Goran Paskaljevic: L’Europa, nuovo miraggio dei migranti


“Sono razzisti con noi gli italiani, guarda come ci trattano, ci hanno messo con i negri”. Sta in questa battuta la chiave di Honeymoons, il nuovo film di Goran Paskaljevic accolto molto bene, stamane, dal pubblico delle Giornate degli Autori, che gli ha tributato un lungo applauso. In scena i percorsi paralleli di due coppie, una serba e una albanese, (interpretate da Nebojsa Milovanovic, Jelena Trkulia, Jozef Shiroka, Mirela Naska) in viaggio verso l’agognata Europa tra mille difficoltà e ostacoli. In primo piano il discorso sull’emigrazione, sui vari nazionalismi e sui pregiudizi che colpiscono non solo chi dovrebbe ospitare ma anche chi parte in cerca di fortuna. Un po’ come Francesca, del rumeno Bobby Paunescu (in Orizzonti), che con questo film ha diverse similitudini. Politico ma anche molto umano, Honeymoons cerca la distensione e l’avvicinamento non solo a livello artistico, ma anche produttivo: è infatti la prima pellicola mai co-prodotta da Serbia e Albania.

Le premeva raccontare di nuovo una storia di emigrazione. Perché?
Nel 1995 avevo già fatto un film sull’emigrazione che si chiamava L’America degli altri dunque questo fenomeno, che è di oggi ma anche di ieri, mi ha sempre interessato. Oggi l’Europa è diventata quello che era l’America cinquanta anni fa: un miraggio per le popolazioni più povere o costrette a vivere in zone di guerra. Ci sono masse di persone che spingono per entrare nei paesi più ricchi, i quali però non possono accoglierle tutte. In Europa vogliono risolvere il problema con la forza e l’ostilità, ma gli italiani non devono dimenticare che anche loro sono partiti in cerca di fortuna in America o in altri paesi europei cento anni fa.

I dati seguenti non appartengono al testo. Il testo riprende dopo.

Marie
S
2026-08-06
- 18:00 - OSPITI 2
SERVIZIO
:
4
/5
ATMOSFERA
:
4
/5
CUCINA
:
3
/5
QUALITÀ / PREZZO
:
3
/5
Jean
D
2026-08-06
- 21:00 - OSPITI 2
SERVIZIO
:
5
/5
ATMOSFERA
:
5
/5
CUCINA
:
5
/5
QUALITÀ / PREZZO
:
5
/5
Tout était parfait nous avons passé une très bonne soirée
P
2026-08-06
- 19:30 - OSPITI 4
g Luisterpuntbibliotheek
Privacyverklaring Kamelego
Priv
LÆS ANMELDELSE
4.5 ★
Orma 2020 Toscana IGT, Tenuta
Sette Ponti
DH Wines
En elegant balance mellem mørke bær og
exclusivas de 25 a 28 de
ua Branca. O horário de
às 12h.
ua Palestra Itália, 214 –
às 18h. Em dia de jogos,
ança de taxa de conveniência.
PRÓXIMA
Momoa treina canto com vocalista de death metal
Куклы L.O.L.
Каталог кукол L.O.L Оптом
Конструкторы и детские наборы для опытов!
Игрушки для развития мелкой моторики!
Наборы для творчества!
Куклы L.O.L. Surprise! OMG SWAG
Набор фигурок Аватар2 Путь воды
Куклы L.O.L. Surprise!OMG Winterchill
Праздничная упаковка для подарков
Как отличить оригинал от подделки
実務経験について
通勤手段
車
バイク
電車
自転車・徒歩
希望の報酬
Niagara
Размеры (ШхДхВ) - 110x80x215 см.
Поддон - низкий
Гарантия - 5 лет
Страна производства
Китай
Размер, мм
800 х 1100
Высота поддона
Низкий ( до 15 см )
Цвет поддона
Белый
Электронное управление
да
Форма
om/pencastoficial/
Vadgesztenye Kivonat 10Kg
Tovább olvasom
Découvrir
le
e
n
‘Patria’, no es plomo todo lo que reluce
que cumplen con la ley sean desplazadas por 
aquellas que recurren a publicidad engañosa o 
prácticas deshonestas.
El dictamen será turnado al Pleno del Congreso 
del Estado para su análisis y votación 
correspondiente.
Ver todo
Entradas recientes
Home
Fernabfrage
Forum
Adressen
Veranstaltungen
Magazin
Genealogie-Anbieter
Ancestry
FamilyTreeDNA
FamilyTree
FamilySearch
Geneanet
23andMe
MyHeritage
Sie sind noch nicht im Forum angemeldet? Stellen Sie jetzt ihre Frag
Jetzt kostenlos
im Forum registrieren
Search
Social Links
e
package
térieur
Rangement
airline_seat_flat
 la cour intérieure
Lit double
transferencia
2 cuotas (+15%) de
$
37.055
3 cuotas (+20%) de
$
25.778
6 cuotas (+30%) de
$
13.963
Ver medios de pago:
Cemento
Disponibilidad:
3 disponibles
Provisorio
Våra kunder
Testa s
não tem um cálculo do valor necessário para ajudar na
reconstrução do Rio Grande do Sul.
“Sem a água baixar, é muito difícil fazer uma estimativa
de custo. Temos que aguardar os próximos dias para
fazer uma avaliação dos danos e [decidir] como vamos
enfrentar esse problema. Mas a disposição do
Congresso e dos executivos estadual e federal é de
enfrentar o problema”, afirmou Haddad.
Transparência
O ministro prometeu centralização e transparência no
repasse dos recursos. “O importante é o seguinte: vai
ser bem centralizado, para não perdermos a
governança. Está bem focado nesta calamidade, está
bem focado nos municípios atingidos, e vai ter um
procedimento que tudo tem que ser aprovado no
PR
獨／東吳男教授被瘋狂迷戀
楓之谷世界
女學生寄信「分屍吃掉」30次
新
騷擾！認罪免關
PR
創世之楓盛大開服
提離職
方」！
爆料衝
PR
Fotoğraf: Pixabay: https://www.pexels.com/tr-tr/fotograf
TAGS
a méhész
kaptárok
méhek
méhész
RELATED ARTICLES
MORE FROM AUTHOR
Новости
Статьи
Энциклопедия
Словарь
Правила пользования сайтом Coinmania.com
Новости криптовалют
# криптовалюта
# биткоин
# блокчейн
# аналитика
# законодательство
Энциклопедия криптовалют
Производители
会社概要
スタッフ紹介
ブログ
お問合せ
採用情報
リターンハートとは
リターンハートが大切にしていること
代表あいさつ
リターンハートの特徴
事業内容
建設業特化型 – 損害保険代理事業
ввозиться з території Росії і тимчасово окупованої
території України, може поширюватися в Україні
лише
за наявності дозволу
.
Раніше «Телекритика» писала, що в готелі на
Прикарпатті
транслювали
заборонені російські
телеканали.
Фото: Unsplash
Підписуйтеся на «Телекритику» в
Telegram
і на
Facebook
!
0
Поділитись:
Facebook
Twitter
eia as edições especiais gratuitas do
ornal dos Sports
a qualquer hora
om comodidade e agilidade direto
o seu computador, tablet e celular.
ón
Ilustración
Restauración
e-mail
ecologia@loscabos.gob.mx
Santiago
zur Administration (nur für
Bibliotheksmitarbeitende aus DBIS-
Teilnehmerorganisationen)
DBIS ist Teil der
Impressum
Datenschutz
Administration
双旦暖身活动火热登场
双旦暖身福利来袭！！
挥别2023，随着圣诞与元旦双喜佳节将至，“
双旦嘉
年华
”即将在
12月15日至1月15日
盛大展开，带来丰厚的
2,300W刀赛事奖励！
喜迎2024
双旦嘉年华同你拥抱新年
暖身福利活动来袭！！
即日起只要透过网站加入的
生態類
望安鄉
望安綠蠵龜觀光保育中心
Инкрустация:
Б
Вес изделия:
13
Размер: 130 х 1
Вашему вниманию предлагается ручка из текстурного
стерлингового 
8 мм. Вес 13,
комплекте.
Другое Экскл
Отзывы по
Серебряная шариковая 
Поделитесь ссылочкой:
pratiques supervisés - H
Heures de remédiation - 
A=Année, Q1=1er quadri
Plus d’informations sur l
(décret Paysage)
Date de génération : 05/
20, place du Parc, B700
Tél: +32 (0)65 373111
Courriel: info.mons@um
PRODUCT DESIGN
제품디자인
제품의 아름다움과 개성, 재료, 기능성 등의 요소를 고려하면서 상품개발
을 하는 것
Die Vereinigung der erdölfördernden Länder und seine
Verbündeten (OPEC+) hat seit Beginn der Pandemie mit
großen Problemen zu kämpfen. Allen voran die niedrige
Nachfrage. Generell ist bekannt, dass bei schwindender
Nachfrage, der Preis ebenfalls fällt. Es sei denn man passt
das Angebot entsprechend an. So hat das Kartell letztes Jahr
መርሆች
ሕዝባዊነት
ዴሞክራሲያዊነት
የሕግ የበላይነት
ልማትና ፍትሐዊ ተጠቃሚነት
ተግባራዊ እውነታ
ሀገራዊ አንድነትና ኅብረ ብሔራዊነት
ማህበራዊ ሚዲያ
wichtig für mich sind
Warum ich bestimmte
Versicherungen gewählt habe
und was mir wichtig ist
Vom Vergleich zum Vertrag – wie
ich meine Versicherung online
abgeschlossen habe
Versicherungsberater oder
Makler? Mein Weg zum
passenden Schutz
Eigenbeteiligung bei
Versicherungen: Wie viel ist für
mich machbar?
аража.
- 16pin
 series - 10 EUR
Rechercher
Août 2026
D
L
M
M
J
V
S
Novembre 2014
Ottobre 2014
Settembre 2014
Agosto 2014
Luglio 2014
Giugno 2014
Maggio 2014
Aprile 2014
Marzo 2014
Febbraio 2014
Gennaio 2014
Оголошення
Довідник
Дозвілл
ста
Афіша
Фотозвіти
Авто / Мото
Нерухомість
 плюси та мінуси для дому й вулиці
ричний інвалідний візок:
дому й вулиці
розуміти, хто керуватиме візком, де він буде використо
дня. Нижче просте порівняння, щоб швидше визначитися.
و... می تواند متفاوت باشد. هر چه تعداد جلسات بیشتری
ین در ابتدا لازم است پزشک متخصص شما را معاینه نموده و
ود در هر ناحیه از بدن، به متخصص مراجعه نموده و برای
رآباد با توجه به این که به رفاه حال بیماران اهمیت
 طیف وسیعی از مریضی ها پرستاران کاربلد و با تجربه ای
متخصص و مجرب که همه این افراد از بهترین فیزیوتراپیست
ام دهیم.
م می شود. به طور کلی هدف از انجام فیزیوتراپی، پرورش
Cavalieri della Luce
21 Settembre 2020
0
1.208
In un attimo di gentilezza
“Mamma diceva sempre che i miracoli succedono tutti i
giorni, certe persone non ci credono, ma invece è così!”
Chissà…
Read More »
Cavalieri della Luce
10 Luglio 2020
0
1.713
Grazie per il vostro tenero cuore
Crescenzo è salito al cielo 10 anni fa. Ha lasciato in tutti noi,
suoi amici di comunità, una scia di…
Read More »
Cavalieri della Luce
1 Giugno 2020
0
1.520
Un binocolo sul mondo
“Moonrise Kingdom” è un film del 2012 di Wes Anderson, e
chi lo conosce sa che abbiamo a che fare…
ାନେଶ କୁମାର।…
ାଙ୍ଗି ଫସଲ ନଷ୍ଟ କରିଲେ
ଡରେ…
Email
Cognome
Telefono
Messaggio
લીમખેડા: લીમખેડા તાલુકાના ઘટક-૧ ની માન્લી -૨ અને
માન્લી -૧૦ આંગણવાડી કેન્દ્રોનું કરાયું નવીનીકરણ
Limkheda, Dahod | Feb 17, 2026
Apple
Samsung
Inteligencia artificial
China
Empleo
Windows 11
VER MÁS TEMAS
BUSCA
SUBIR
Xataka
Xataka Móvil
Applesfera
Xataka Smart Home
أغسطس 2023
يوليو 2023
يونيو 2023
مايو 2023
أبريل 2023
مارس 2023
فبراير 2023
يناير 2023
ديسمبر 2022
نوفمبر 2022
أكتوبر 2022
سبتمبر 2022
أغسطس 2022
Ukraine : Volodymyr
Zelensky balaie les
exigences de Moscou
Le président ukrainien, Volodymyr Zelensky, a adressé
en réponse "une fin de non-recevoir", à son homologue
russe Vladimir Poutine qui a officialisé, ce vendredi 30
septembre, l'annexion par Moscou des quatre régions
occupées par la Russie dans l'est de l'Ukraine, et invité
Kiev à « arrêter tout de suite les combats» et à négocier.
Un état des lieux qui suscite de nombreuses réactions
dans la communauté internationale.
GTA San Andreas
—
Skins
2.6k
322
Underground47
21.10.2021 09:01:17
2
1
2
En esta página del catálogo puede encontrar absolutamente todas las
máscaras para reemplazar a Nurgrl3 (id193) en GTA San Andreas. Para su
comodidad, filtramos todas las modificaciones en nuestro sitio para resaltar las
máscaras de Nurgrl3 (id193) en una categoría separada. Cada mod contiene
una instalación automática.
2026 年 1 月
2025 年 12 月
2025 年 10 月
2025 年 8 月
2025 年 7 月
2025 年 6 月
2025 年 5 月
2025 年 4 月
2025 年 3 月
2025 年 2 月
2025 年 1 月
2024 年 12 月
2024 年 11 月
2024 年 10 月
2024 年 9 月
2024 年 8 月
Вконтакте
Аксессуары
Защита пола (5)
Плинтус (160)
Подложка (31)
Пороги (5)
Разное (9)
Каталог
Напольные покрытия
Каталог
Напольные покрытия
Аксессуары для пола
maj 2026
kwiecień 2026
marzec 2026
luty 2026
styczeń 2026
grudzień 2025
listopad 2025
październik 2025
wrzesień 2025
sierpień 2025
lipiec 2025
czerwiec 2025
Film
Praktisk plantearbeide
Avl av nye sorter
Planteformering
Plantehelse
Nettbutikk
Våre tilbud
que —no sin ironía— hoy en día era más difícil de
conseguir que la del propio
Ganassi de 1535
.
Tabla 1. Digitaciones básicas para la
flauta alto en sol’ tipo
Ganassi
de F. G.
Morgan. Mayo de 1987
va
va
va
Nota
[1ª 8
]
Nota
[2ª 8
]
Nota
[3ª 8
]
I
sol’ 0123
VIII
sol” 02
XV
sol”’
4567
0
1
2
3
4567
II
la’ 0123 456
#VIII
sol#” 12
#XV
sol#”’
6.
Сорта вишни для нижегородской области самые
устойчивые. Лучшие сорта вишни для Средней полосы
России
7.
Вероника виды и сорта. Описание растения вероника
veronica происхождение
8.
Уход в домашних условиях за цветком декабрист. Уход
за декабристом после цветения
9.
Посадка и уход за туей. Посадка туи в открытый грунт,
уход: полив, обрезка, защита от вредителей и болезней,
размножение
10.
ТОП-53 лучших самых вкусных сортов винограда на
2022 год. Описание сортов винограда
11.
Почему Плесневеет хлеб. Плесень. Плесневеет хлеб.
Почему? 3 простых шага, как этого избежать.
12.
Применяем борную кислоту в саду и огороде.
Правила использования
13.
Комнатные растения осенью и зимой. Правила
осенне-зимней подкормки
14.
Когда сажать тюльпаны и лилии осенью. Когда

Il suo quindi è anche un tentativo di lanciare un messaggio di “distensione”.
Non ci si può proteggere dagli altri con la forza. In Honeymoons mostro la complessità delle cose. A partire non sono solo persone che vogliono rubare o fare i criminali, ma anche i giovani con dei sogni. Io vivo in Francia e ho anche la doppia nazionalità: questo paese ha usato i beni del Maghreb per duecento anni, è arrivata l’ora di pagare il debito. Io però con il mio film non posso risolvere nulla, ma solo sollevare domande e far parlare di questi temi.

Nella ex Jugoslavia i nazionalismi sono ancora un grande problema?
Assolutamente sì, e temo che alcuni partiti nutrano il nazionalismo per garantirsi il potere. E spesso riescono nel loro intento, perché gran parte della popolazione è ignorante e fortemente condizionata dai media, proprio come da voi in Italia. Il problema è che non ci conosciamo anche se viviamo uno accanto all’altro. L’unica soluzione è conoscersi meglio e potremmo farlo anche attraverso il cinema. Quanti film italiani escono in Serbia e viceversa? Molto pochi.

In una scena importante del film la polizia doganale italiana non fa una bella figura.
Ma la polizia italiana è proprio così. Ho assistito a una scena esattamente uguale a quella che ho poi ricreato nel film, dove il poliziotto bloccava pretestuosamente alla frontiera delle persone che avevano tutto perfettamente in regola. In Italia ho visitato anche diversi Centri di Permanenza Temporanea, e vi assicuro che se mostrassi quelli in un film sarebbe molto peggio. Qualcuno mi ha detto che questo film è contro l’Italia e che quindi non ha senso presentarlo proprio a Venezia. Io rispondo che è contro l’Italia del governo di Berlusconi e le sue idee, e non è proprio la stessa cosa, altrimenti sarebbe come dire che chi era contro Milosevic era contro la Serbia. E proprio per questo per me era importantissimo mostrare il film in questo paese, anche se Muller non ha voluto metterlo in concorso perché evidentemente preferisce le pellicole più commerciali.